• [WORK ITEM]
Copy out each line below containing "green".

[Saved data entries]
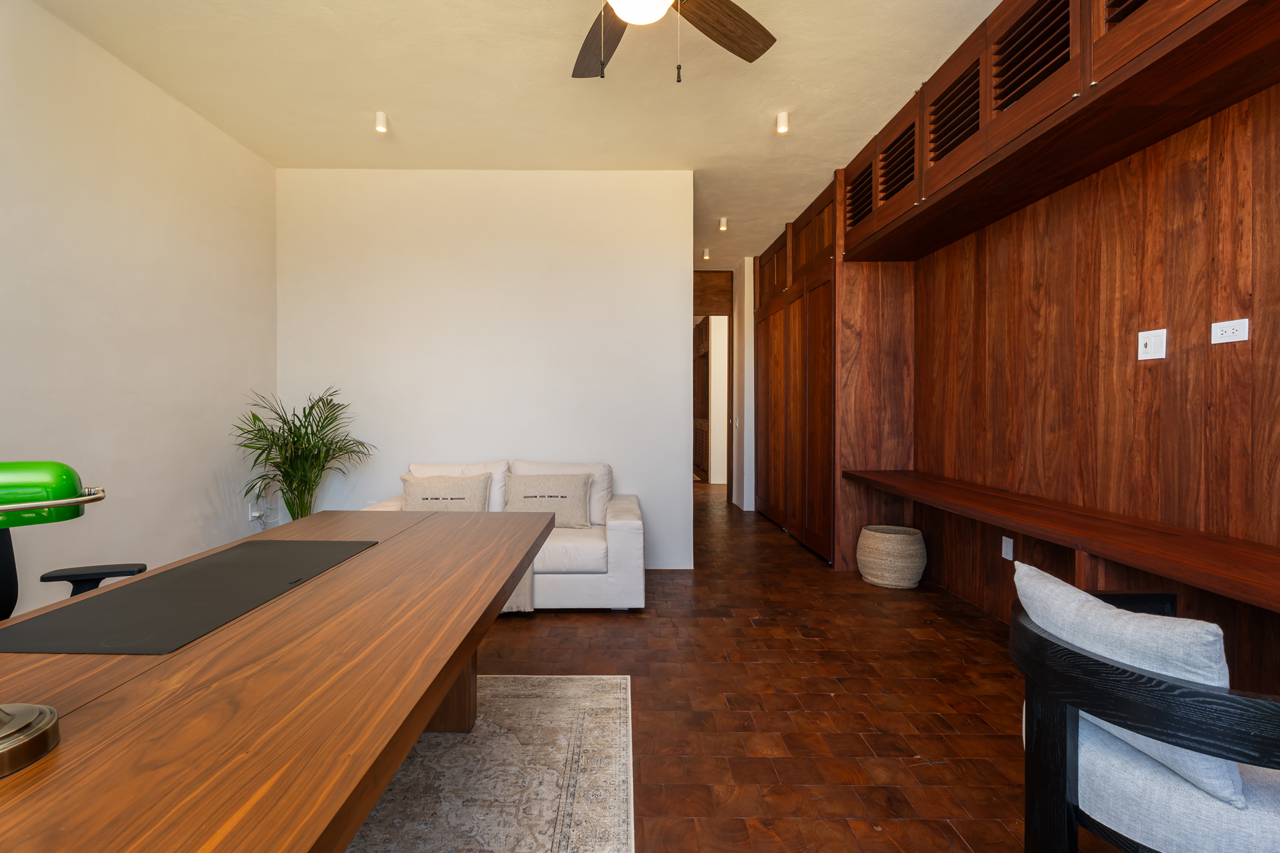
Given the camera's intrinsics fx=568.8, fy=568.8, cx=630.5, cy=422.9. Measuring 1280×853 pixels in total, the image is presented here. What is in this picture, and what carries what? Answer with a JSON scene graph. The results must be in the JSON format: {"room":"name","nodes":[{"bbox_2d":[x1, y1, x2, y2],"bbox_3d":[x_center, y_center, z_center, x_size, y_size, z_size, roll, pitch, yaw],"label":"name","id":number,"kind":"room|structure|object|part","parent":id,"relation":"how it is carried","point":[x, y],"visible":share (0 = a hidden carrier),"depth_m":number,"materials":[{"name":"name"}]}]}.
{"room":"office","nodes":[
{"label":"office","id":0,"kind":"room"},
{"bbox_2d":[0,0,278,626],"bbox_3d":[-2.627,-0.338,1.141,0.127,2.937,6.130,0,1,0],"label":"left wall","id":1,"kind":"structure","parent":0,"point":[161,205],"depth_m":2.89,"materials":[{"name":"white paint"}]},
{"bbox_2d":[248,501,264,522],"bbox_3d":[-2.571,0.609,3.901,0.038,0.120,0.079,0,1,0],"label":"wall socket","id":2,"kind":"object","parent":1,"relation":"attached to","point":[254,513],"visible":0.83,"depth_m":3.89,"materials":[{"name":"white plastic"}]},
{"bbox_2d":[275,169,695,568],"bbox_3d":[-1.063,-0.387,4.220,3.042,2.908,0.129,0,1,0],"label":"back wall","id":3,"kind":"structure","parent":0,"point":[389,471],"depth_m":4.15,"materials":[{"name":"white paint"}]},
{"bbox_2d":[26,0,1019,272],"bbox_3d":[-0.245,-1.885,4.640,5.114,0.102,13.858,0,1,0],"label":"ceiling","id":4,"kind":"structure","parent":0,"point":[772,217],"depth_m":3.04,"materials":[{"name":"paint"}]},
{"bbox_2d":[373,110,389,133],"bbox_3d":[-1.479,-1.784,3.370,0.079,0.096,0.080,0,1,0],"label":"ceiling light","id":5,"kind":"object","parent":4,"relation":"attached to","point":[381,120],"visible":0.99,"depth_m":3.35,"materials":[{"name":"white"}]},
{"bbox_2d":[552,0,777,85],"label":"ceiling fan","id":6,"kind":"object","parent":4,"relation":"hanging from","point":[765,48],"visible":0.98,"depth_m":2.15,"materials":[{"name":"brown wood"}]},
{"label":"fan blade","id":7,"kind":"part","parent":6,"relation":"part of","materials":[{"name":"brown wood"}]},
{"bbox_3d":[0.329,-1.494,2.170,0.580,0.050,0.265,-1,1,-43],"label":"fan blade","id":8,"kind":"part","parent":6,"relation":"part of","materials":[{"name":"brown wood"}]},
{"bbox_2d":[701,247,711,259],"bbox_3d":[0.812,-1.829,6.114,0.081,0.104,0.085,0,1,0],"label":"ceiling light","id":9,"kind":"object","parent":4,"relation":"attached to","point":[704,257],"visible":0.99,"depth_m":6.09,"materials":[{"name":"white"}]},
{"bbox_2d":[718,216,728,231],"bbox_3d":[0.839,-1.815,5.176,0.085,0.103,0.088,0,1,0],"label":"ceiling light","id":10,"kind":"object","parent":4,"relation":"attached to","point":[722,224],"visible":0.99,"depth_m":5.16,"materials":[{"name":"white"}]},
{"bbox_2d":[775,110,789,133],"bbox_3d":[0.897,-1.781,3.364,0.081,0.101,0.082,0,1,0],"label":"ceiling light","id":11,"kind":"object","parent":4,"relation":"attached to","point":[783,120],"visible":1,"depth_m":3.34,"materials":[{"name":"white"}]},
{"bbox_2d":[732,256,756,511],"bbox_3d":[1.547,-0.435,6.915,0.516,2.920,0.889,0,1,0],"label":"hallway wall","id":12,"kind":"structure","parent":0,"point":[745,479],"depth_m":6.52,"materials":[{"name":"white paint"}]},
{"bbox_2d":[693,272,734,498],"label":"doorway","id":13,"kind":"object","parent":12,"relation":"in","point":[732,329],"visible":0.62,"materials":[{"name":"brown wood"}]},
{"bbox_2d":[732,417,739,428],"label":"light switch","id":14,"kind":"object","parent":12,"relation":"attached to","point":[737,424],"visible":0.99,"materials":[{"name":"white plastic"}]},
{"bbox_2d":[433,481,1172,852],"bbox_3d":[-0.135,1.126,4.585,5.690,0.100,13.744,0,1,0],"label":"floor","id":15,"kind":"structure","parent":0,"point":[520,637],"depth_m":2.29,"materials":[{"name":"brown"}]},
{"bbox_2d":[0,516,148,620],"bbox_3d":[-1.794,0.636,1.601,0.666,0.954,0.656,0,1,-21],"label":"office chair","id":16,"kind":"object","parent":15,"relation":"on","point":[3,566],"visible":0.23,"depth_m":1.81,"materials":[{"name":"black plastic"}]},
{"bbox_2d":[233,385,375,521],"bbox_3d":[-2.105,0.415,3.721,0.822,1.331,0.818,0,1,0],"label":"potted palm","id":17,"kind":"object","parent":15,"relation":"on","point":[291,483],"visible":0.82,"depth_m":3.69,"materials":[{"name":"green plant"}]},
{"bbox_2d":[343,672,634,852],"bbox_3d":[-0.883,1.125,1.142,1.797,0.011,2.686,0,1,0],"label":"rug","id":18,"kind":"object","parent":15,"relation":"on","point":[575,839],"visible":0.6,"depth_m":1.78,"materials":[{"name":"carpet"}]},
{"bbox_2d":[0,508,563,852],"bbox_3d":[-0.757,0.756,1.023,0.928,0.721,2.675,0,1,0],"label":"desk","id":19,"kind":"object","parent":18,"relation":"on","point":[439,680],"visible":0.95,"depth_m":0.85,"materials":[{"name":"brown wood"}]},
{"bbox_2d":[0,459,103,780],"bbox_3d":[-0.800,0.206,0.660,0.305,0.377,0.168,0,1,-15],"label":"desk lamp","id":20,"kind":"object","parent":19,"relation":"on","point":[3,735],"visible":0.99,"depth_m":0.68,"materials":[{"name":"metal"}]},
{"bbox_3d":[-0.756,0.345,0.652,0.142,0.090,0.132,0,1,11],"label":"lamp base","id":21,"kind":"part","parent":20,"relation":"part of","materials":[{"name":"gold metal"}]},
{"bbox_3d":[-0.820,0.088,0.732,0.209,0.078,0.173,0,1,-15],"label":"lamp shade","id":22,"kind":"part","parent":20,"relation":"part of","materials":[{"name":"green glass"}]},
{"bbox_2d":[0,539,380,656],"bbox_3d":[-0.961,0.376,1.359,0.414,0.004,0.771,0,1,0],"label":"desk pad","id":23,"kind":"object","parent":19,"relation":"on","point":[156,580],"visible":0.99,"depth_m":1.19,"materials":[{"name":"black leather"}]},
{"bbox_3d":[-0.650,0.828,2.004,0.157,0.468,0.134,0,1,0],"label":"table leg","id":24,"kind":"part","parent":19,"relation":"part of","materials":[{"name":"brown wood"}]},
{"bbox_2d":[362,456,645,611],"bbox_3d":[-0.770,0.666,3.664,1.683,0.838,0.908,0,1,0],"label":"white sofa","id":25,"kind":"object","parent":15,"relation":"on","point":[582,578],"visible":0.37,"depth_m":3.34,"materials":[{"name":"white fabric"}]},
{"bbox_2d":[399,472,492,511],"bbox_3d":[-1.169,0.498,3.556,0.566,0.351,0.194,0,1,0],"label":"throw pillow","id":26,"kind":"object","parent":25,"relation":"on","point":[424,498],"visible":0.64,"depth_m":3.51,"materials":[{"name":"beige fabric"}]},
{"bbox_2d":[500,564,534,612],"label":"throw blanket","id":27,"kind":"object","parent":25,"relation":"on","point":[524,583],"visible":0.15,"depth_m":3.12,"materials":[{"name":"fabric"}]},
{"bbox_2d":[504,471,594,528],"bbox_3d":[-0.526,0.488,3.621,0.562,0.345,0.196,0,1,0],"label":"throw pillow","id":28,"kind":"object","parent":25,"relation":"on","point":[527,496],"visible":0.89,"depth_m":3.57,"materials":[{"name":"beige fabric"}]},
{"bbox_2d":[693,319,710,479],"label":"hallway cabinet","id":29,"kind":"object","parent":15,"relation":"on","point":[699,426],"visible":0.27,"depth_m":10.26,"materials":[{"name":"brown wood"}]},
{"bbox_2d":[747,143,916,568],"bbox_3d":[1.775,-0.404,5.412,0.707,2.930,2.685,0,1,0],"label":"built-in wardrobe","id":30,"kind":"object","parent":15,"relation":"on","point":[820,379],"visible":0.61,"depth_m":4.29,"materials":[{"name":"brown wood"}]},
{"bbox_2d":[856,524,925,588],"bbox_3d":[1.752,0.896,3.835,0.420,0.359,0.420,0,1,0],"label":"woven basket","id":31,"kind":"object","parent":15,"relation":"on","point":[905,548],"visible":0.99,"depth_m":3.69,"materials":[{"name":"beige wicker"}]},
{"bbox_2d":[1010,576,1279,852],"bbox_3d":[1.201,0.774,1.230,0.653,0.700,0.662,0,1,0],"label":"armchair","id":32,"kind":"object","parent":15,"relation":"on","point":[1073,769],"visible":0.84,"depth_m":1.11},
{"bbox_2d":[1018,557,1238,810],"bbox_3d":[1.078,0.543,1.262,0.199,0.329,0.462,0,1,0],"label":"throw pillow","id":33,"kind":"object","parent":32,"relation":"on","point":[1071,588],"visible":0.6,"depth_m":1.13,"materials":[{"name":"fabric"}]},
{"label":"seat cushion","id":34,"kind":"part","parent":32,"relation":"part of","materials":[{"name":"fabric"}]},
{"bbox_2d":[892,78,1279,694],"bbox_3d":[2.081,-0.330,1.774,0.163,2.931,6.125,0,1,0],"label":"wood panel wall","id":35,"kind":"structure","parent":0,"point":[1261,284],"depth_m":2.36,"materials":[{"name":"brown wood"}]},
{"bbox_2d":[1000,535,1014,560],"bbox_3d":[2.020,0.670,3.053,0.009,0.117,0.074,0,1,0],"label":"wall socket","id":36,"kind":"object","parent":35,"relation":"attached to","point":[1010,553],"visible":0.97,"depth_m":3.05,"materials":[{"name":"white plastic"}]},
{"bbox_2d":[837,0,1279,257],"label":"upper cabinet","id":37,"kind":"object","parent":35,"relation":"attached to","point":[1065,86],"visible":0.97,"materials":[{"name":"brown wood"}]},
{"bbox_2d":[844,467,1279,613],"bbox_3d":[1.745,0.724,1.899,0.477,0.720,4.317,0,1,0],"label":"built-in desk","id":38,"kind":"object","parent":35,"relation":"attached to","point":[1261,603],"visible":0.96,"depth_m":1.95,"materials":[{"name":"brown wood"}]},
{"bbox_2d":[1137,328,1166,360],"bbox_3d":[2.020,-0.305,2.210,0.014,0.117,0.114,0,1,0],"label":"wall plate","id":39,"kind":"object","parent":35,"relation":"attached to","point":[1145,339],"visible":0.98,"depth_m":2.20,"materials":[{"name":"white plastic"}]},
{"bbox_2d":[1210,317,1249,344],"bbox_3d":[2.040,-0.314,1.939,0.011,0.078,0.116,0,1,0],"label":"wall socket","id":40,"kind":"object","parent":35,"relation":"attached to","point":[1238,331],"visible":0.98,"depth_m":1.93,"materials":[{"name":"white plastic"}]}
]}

• [TASK RESPONSE]
{"bbox_2d":[233,385,375,521],"bbox_3d":[-2.105,0.415,3.721,0.822,1.331,0.818,0,1,0],"label":"potted palm","id":17,"kind":"object","parent":15,"relation":"on","point":[291,483],"visible":0.82,"depth_m":3.69,"materials":[{"name":"green plant"}]},
{"bbox_3d":[-0.820,0.088,0.732,0.209,0.078,0.173,0,1,-15],"label":"lamp shade","id":22,"kind":"part","parent":20,"relation":"part of","materials":[{"name":"green glass"}]},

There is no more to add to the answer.